I go on like this. You can read it!
The recurring use of green in If Beale Street Could Talk
Costume design by: Caroline Eselin
In her review of If Beale Street Could Talk, Joelle called Barry Jenkins’s film “a stiff drink of truth,” but one that is “shot and edited almost like a dream”; you can, and should, read her entire review. And what I would add to Joelle’s analysis is the use of color throughout the film, in particular green: lush, verdant, life.
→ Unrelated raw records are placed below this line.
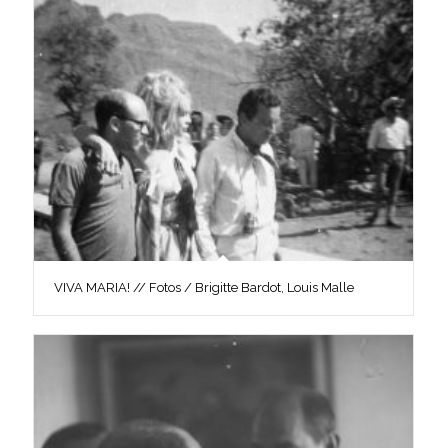
VIVA MARIA! // Fotos / Brigitte Bardot, Louis Malle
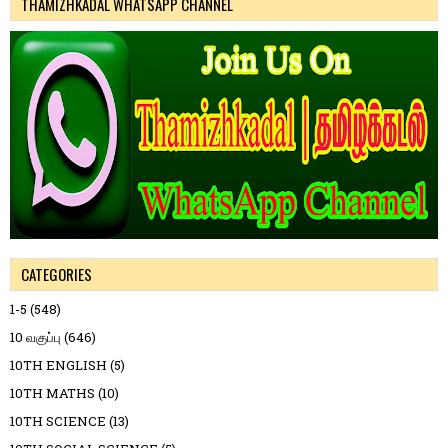
THAMIZHKADAL WHATSAPP CHANNEL
CATEGORIES
1-5
(548)
10 வகுப்பு
(646)
10TH ENGLISH
(5)
10TH MATHS
(10)
10TH SCIENCE
(13)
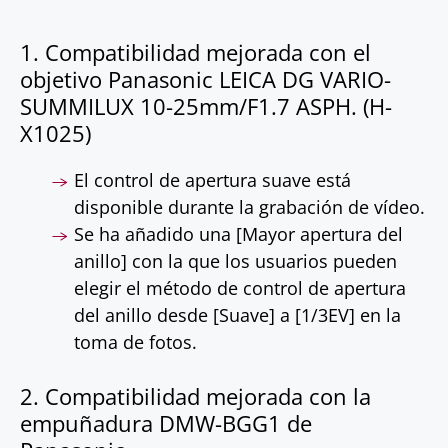
1. Compatibilidad mejorada con el
objetivo Panasonic LEICA DG VARIO-
SUMMILUX 10-25mm/F1.7 ASPH. (H-
X1025)
El control de apertura suave está
disponible durante la grabación de vídeo.
Se ha añadido una [Mayor apertura del
anillo] con la que los usuarios pueden
elegir el método de control de apertura
del anillo desde [Suave] a [1/3EV] en la
toma de fotos.
2. Compatibilidad mejorada con la
empuñadura DMW-BGG1 de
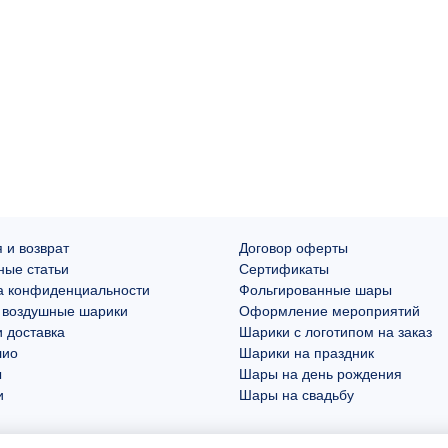
 и возврат
Договор оферты
ные статьи
Сертификаты
а конфиденциальности
Фольгированные шары
 воздушные шарики
Оформление мероприятий
 доставка
Шарики с логотипом на заказ
лио
Шарики на праздник
ы
Шары на день рождения
и
Шары на свадьбу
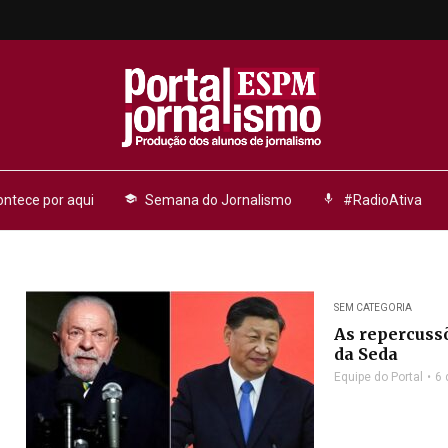
ntece por aqui
school
Semana do Jornalismo
mic
#RadioAtiva
SEM CATEGORIA
As repercussõ
da Seda
Equipe do Portal
6 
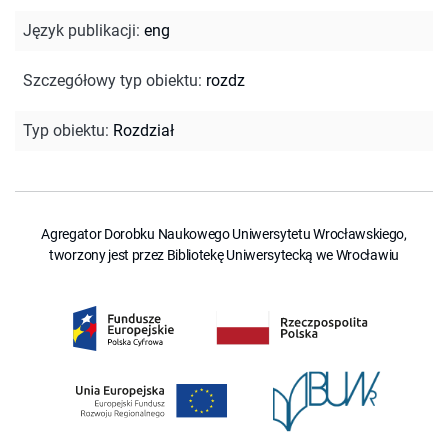
Język publikacji
:
eng
Szczegółowy typ obiektu
:
rozdz
Typ obiektu
:
Rozdział
Agregator Dorobku Naukowego Uniwersytetu Wrocławskiego,
tworzony jest przez Bibliotekę Uniwersytecką we Wrocławiu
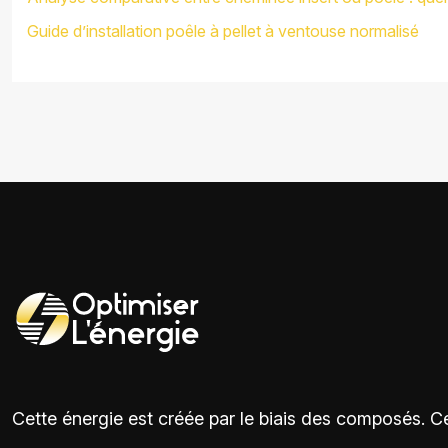
Guide d’installation poêle à pellet à ventouse normalisé
Cette énergie est créée par le biais des composés. C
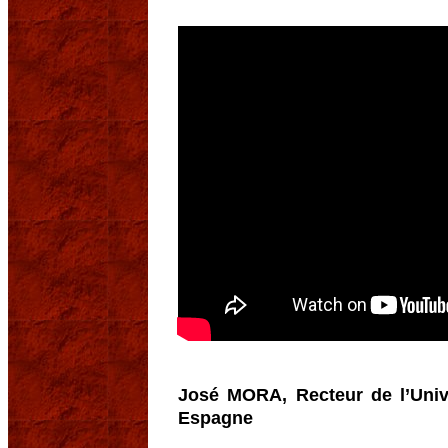
José MORA, Recteur de l’Univ
Espagne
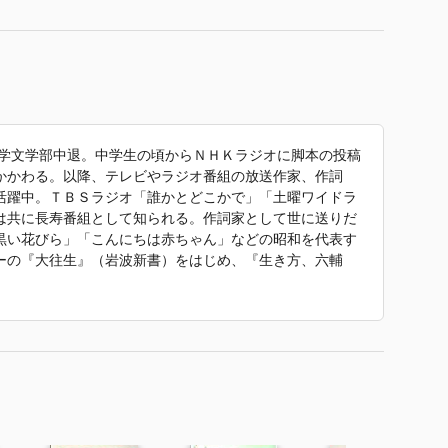
大学文学部中退。中学生の頃からＮＨＫラジオに脚本の投稿
かかわる。以降、テレビやラジオ番組の放送作家、作詞
活躍中。ＴＢＳラジオ「誰かとどこかで」「土曜ワイドラ
は共に長寿番組として知られる。作詞家として世に送りだ
黒い花びら」「こんにちは赤ちゃん」などの昭和を代表す
ーの『大往生』（岩波新書）をはじめ、『生き方、六輔
』『伝言』（以上、岩波新書）、『あの世の妻へのラブレ
をとると面白い』 で使われていた紹介文から引用していま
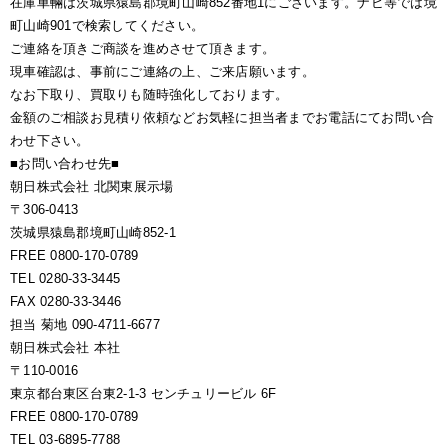
在庫車輛は茨城県猿島郡境町山崎852番地1にございます。ナビ等では境
町山崎901で検索してください。
ご連絡を頂きご商談を進めさせて頂きます。
現車確認は、事前にご連絡の上、ご来店願います。
なお下取り、買取りも随時強化しております。
金額のご相談お見積り依頼などお気軽に担当者までお電話にてお問い合
わせ下さい。
■お問い合わせ先■
朝日株式会社 北関東展示場
〒306-0413
茨城県猿島郡境町山崎852-1
FREE 0800-170-0789
TEL 0280-33-3445
FAX 0280-33-3446
担当 菊地 090-4711-6677
朝日株式会社 本社
〒110-0016
東京都台東区台東2-1-3 センチュリービル 6F
FREE 0800-170-0789
TEL 03-6895-7788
Caroline Eselin garbs nearly every character in green, but most predominantly KiKi Layne’s Tish Rivers (wearing a green blouse when she tells her family that she is pregnant), Stephan James’s Fonny Hunt (wearing green when he reconnects with friend Daniel, played by Brian Tyree Henry, and when Fonny’s future with Tish seems wide open), and Regina King’s Sharon Rivers (when she travels to Puerto Rico to try and track down the woman who accused Fonny of rape, the green representing a sliver of opportunity in a situation that seems impossible to navigate). The shades of green act as a visual reminder throughout the film that there can be love and joy even in the worst of times, and in no way does Beale Street shy away from either feeling — hope or hopelessness.
Buster Scruggs’s creamy silk outfit in The Ballad of Buster Scruggs
Costume design by: Mary Zophres
The Coen brothers’ The Ballad of Buster Scruggs opens with that same-named segment, in which Tim Blake Nelson plays a troubadour and a sharp-shooter who can kill an entire bar full of men in a few seconds and who never gets a splatter of blood on his luscious silk outfit. His all-white look is in stark contrast to his increasingly deranged behavior, and it’s some kind of poetic justice when a younger man, in an all-black outfit, is the one to finally shoot Buster through his cowboy hat. The Coen brothers set the tone of the movie with that first segment, and that outfit — unmarked by violence until a shocking end — is central to our understanding of who Buster Scruggs is and what the film is going to be.
Mr. ___, Steve Lift, and Detroit in Sorry to Bother You
Costume design by: Deirdra Elizabeth Govan
I’m not sure I’ve seen a directorial debut as fully realized as Boots Riley’s Sorry to Bother You (yes, I liked A Star is Born a good amount, but come on, Bradley, you’re working off a template), and the costumes for all the characters felt like extensions of Riley’s own personal fusion of hip-hop and vintage styles. (I interviewed Riley at an afternoon event for the film, and then later on attended an evening Q+A, for which he had changed outfits; each look featured a different excellent bomber jacket.)
But I’ll single out the outfits of Mr. ___, Steve Lift, and Detroit for our purposes here: Omari Hardwick’s Mr. ___ is immediately attention-grabbing in his luxe three-piece suits, cane, and bowler hat, and he oozes the confidence of a man who has made it; it’s jarring later in the film, then, to see him without his jacket, without his hat, coming to speak to Lakeith Stanfield’s Cassius about the cost of doing business for Armie Hammer’s Steve Lift. Lift is, as you can guess from his outfit, a sort of uber-capitalist tech bro, a man who will wear a robe that looks fit for meditation and then throw a sports jacket over it to signify that he’s ready for business. It’s a combo that accentuates Hammer’s stature and also mocks how so many well-paid CEOs end up appropriating Eastern and South Asian traditions and religions once they start feeling guilty about making their billions. And finally there’s Tessa Thompson’s Detroit, a character who is trying to figure out how to fully live her activism while still surviving as an artist, and every outfit she wears is a declaration of who she is — bold, unapologetic, and with the best earrings around.
What about your favorites from this year? Are you pulling for Lara’s minis-and-tights looks in To All the Boys I’ve Loved Before? All of those Blake Lively suits in A Simple Favor? Meet me in the comments!